Fully taxable equivalent (“FTE”) net interest income for the first quarter of 2014 totaled $11.7 million, an increase of $2.3 million, or 24.6%, from the year ago period. The increase in net interest income was primarily due to a 33.9% increase in average interest-earning assets, which grew to $1.3 billion in the first quarter of 2014. This was partially offset by a 28 basis points contraction in the net interest margin, from 4.01% in the first quarter of 2013 to 3.73% in the first quarter of 2014. Average total loans increased by 35.9% to $1.2 billion in the first quarter of 2014 from the prior year period. Prepayment fees contributed 10 basis points to the net interest margin for the first quarter of 2014, and 7 basis points to the net interest margin for the first quarter of 2013. Management expects net interest income to continue expanding as a result of solid loan growth, while margin compression is likely to moderate in future periods as the Company’s loan origination mix changes and the loan portfolio fully re-prices.


Non-interest expenses for the first quarter of 2014 increased by $1.9 million to $6.7 million, from $4.7 million in the prior year period.

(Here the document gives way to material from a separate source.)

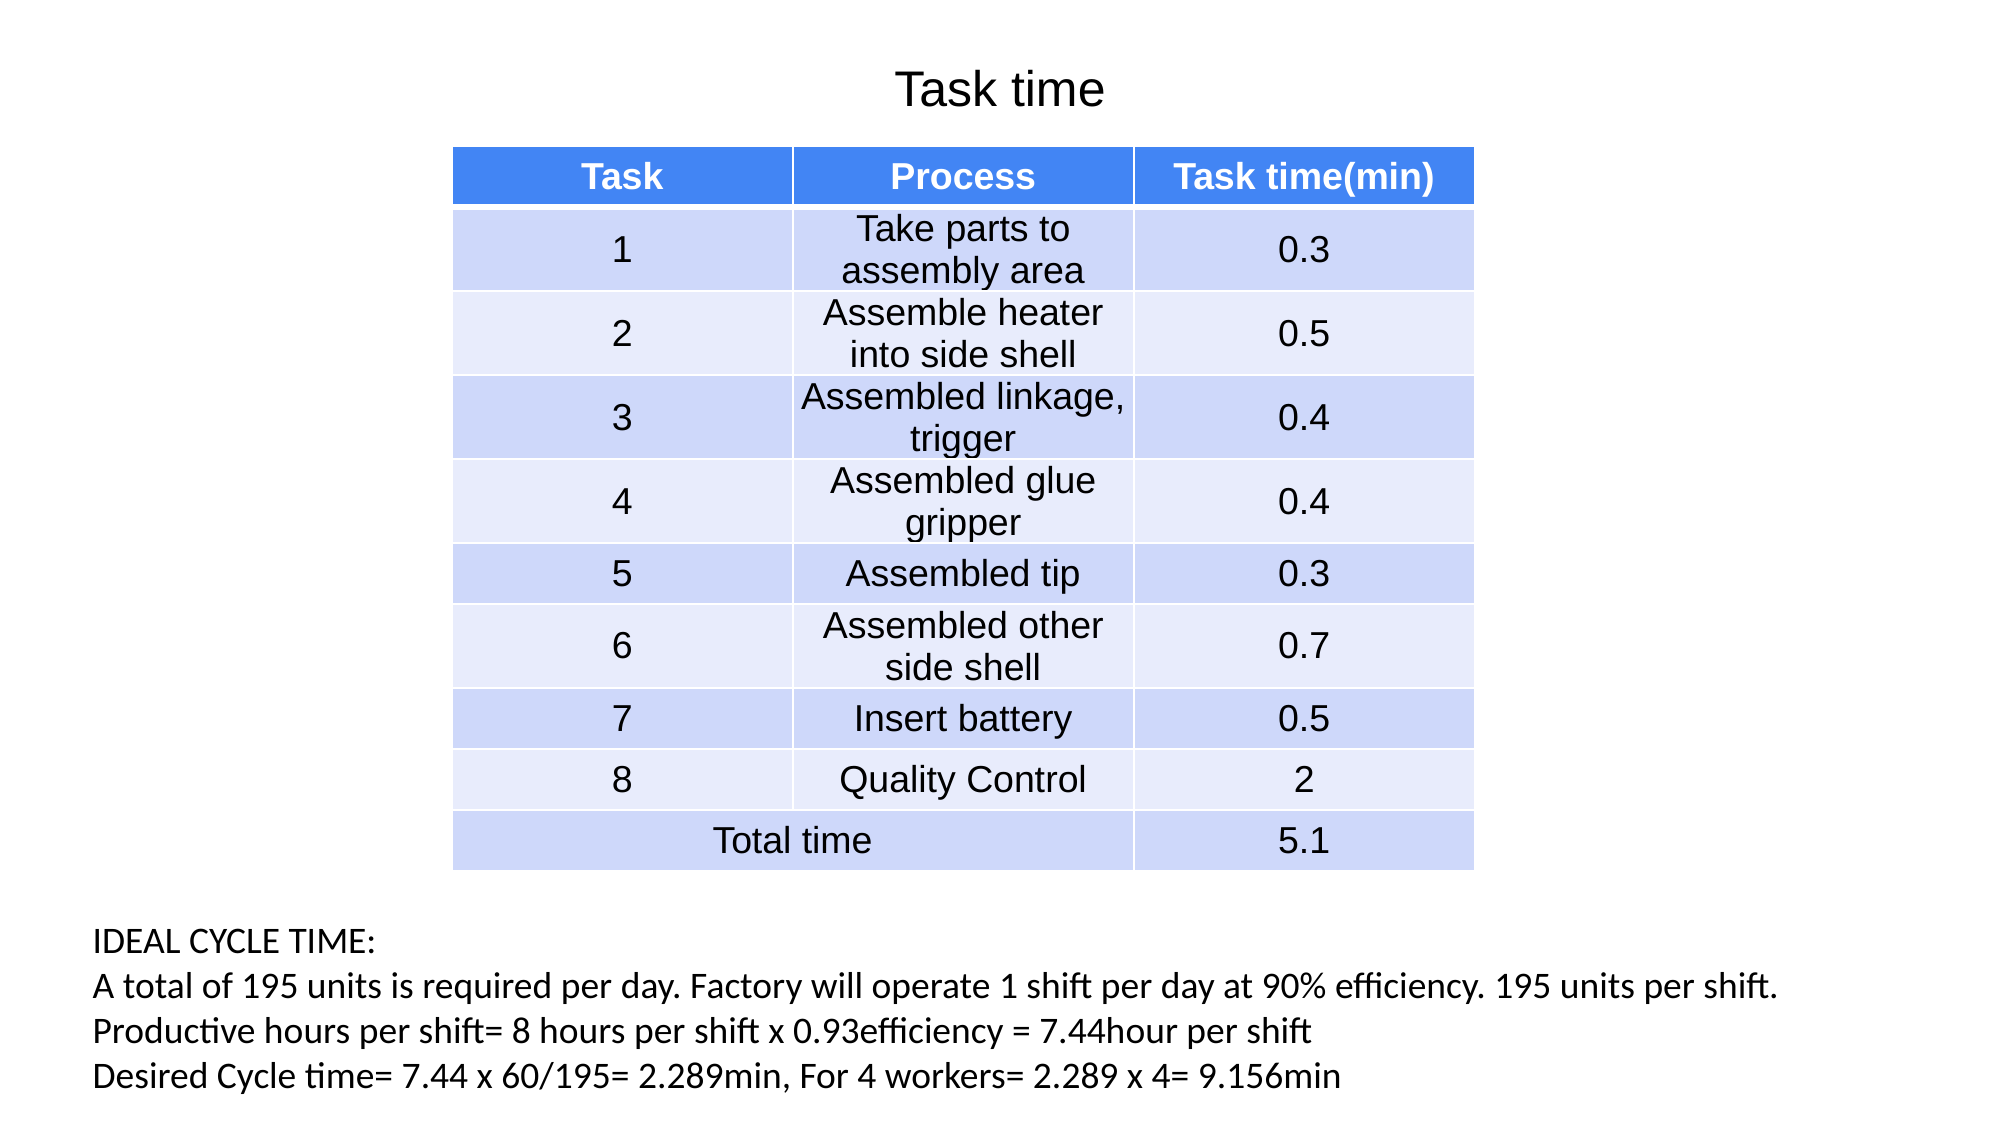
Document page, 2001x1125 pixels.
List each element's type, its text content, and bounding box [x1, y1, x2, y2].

Non-interest expenses, excluding merger-related expenses, totaled $5.7 million, representing a $1.0 million or 21.3% increase from 2013, and was essentially flat from the linked fourth quarter of 2013. The primary factor contributing to the increases in total non-interest expenses from last year was salaries and employee benefits expense, which increased by $0.6 million to $3.1 million in the first quarter of 2014 from $2.5 million in the first quarter of 2013. The increase was primarily due an increase in the number of full-time equivalent employees and higher incentive-based compensation. Also contributing to higher non-interest expenses were increased costs associated with being a publicly-traded entity, higher professional fees, snow-removal costs and a general increase in other operating expenses related to a significantly increased volume of business. Management continues to focus on expense control, balancing its investment in infrastructure with prudent and sustainable growth.

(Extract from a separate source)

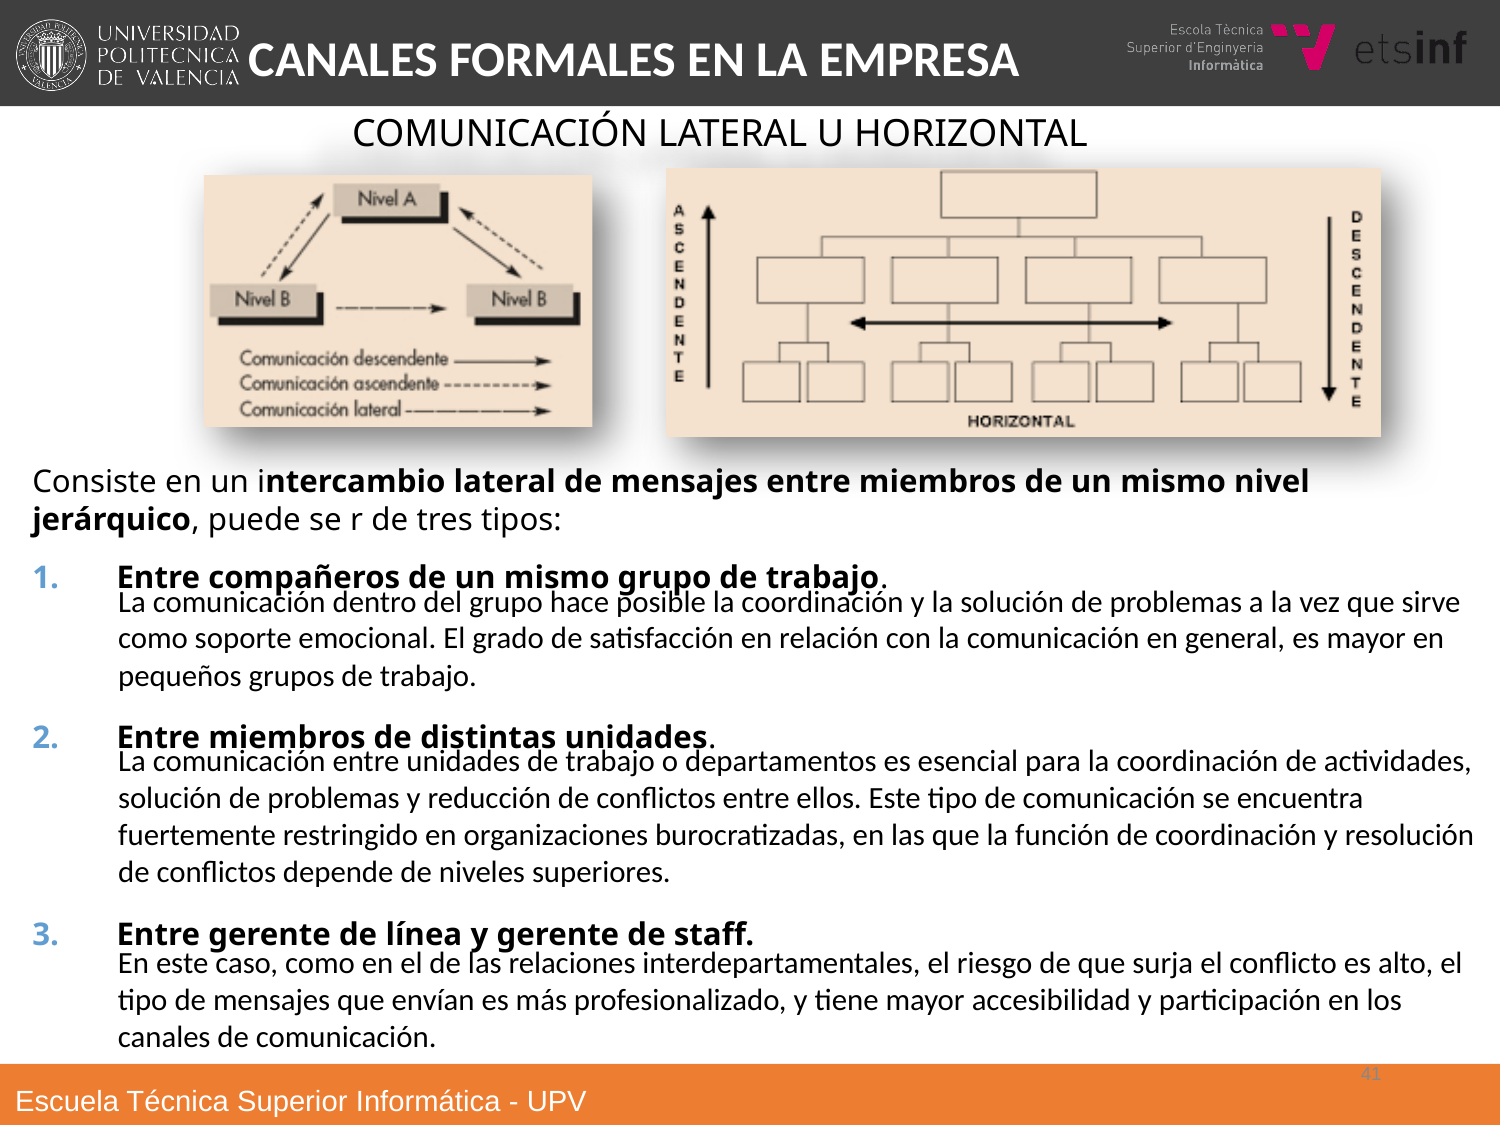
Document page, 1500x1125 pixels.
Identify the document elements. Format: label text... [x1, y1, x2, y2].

Nonperforming assets, which includes nonaccrual loans and other real estate owned, totaled $9.7 million at March 31, 2014, down from $10.5 million at December 31, 2013 and up from $7.9 million at March 31, 2013. Nonperforming assets as a percent of total assets declined to 0.72% at March 31, 2014 from 0.84% at December 31, 2013 and from 0.79% at March 31, 2013. The allowance for loan losses was $17.0 million, representing 1.37% of loans receivable and 192.5% of nonaccrual loans at March 31, 2014. At December 31, 2013, the allowance was $16.0 million representing 1.39% of loans receivable and 174.2% of nonaccrual loans, and at March 31, 2013 the allowance was $13.6 million representing 1.51% of loans receivable and 181.9% of nonaccrual loans. The provision for loan losses was $1.3 million for the first quarter of 2014, $1.4 million for the fourth quarter of 2013, and $0.9 million for the first quarter 2013. The provision for loan losses has remained relatively constant, although the level is contingent upon many factors including, but not limited to, loan growth, the Company’s historical loss experience, macroeconomic conditions and reserves required for specific credits. The annualized rate of net loan charge-offs was 0.08% for the first quarter of 2014, 0.03% for the fourth quarter of 2013 and 0.25% for the first quarter of 2013.


The Company and the Bank are periodically involved in various legal proceedings as a normal incident to their businesses. In the opinion of management, no material loss is expected from any such pending lawsuit. As previously disclosed, in the first quarter of 2014, several complaints were filed against the Company and members of its Board of Directors in the Superior Court of New Jersey seeking class action status and asserting that the Company and the members of its Board violated their duties to the Company’s shareholders in connection with the proposed merger with Center Bancorp, Inc. On April 24th, these complaints were voluntarily dismissed by the plaintiffs.